» **Work instructions**: Using the listing below, retype exactly the lines starting at the one with "focal_35mm: 98" and ending at the one with "focal_mm: 86", and include both.

++++ Supplied material

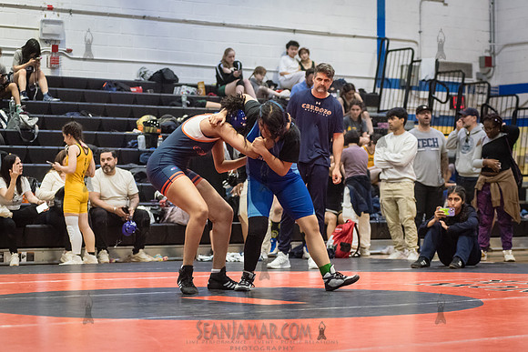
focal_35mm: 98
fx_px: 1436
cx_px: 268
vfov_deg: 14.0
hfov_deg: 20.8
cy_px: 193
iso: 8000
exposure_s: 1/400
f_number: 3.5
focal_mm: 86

++++++++
++++ Supplied material

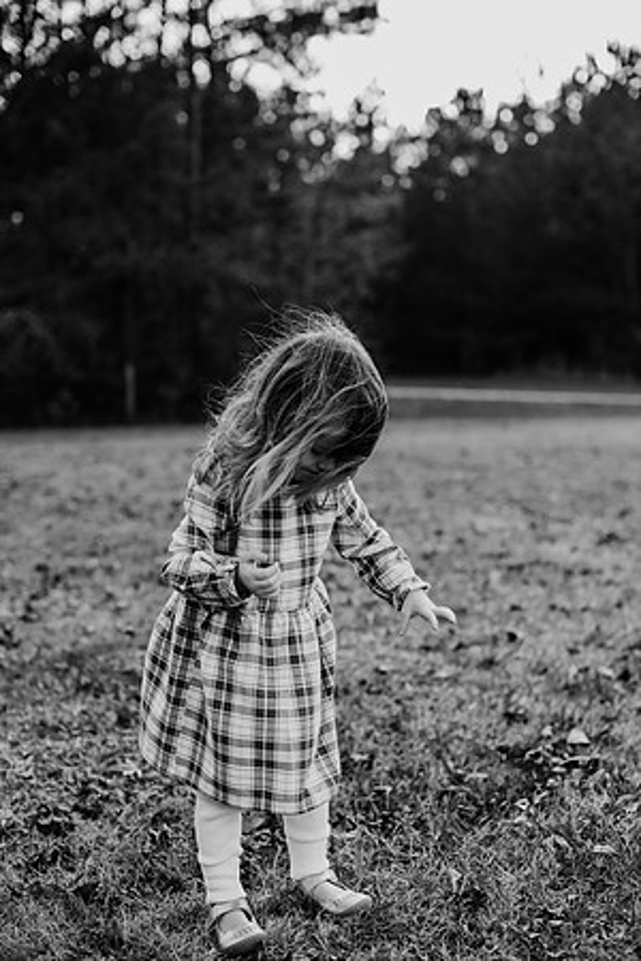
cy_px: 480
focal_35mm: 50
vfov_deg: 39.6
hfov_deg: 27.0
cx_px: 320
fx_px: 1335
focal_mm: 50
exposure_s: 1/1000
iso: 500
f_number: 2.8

++++++++

» **Answer to the problem**:
focal_35mm: 98
fx_px: 1436
cx_px: 268
vfov_deg: 14.0
hfov_deg: 20.8
cy_px: 193
iso: 8000
exposure_s: 1/400
f_number: 3.5
focal_mm: 86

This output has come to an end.